Harriet is a bright and determined 5-year-old girl, who loves playing with water, foam and cards. She attends the Centre regularly for Conductive Education and Physiotherapy, working hard and keeping Will and Andrea on their toes.
Hear about Harriet’s journey and progress from mum, Kathleen…
It was such a random positive coincidence that my husband Lloyd and I found CPotential. Back in 2018, while Harriet was in the playground at Primrose Hill, a mother called Miriam asked Lloyd if Harriet had Hypotonia, and during this time, we were in the middle of determining what was causing Harriet’s delay – she has been in therapy since she was 11 months old with the NHS and has also tried private treatments. However, we knew we wanted more. Lloyd responded “yes” and Miriam told us about this beautiful centre near Muswell Hill, which greatly impacted her son’s physical development.
We contacted CPotential and have been coming ever since.
After an assessment at the Centre, Harriet first started with Conductive Education sessions. It was hard at first for the Conductors and Harriet, but satisfying to see her progress. Harriet now also has physiotherapy and is working super hard to reach even more goals.
Our first impression was this is such an excellent centre for children with needs, and we hoped that more services were offered. We have done therapy camp, physiotherapy, and conductive education, and I believe there will be SLT soon!”
Harriet was a planned C-section baby, and the pregnancy was healthy. At age three, she was diagnosed with a rare genetic condition with a mutation in her GNAO1. G Protein Subunit Alpha O is a protein-coding gene. The GNAO1 neurodevelopmental disorder was diagnosed through genetic testing. Like many others, Harriet began abnormal movements and developmental delays. Some scientists suggest that GNAO1 could become one of the more common rare diseases worldwide as the cost for diagnostic tests is reduced and more patients are tested. In fact, the first GNAO1 patients were only identified in 2013. There is no known treatment or cure for GNAO1.
Attempts to manage Harriet’s symptoms involve numerous therapies. Most GNAO1 patients are non-verbal and wheelchair dependent. Some patients have intellectual disabilities, but many possess higher cognitive function than may be initially appreciated. In Harriet’s case, we are fortunate that she is showing some independence in learning how to walk with the help of several intensive therapies, including physio (CME) therapy, SLT (Prompt) therapy and, occupational therapy and conductive education. She was also diagnosed with ASD at three and a half years old.
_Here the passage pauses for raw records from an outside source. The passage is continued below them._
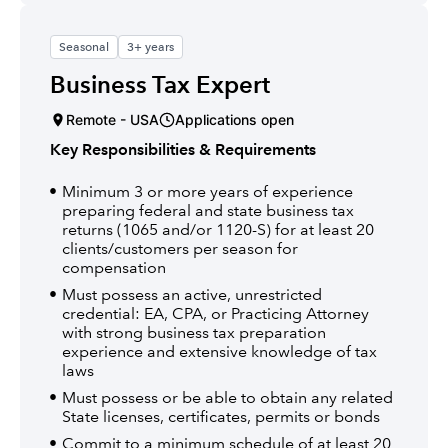
Seasonal
3+ years
Business Tax Expert
Remote - USA
Applications open
Key Responsibilities & Requirements
Minimum 3 or more years of experience
preparing federal and state business tax
returns (1065 and/or 1120-S) for at least 20
clients/customers per season for
compensation
Must possess an active, unrestricted
credential: EA, CPA, or Practicing Attorney
with strong business tax preparation
experience and extensive knowledge of tax
laws
Must possess or be able to obtain any related
State licenses, certificates, permits or bonds
Commit to a minimum schedule of at least 20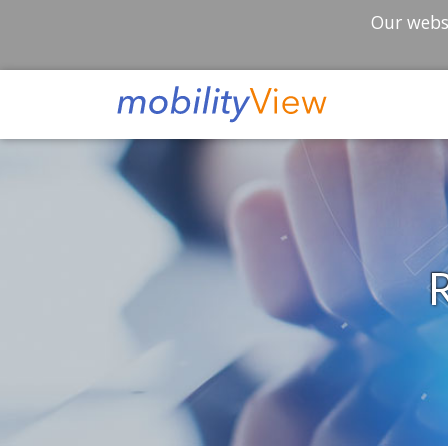
Our websi
R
Harriet has been doing conductive education since 2018 and physiotherapy since 2021. We have also attended various therapy camps and intensive blocks at the centre. We have seen significant progress with Harriet’s confidence – being able to go upstairs with support and going in a tunnel. She continues to amaze us on a year-to-year basis.
One of the factors that make any therapy successful is the patience that the therapist has. We always say that Harriet works better with a therapist at CPotential as they have absolute patience with the children. We have seen her confidence grow as time goes by, and she has become much more confident on her feet, and we are currently working on her tip-toe walking, which our therapists, both Will and Andrea, have been helping.
Since coming to CPotential, often Harriet will mimic the activities she has learnt at therapy; the more mobile she becomes and has a better understanding of her surrounding, the easier it would be for the whole family. We know significant improvements or differences will take time, but we are super grateful for how much progress she has achieved.
Finding the right therapy centre that works with your family is one of the most important things when raising a child with additional needs. We are so glad that we found CPotential!”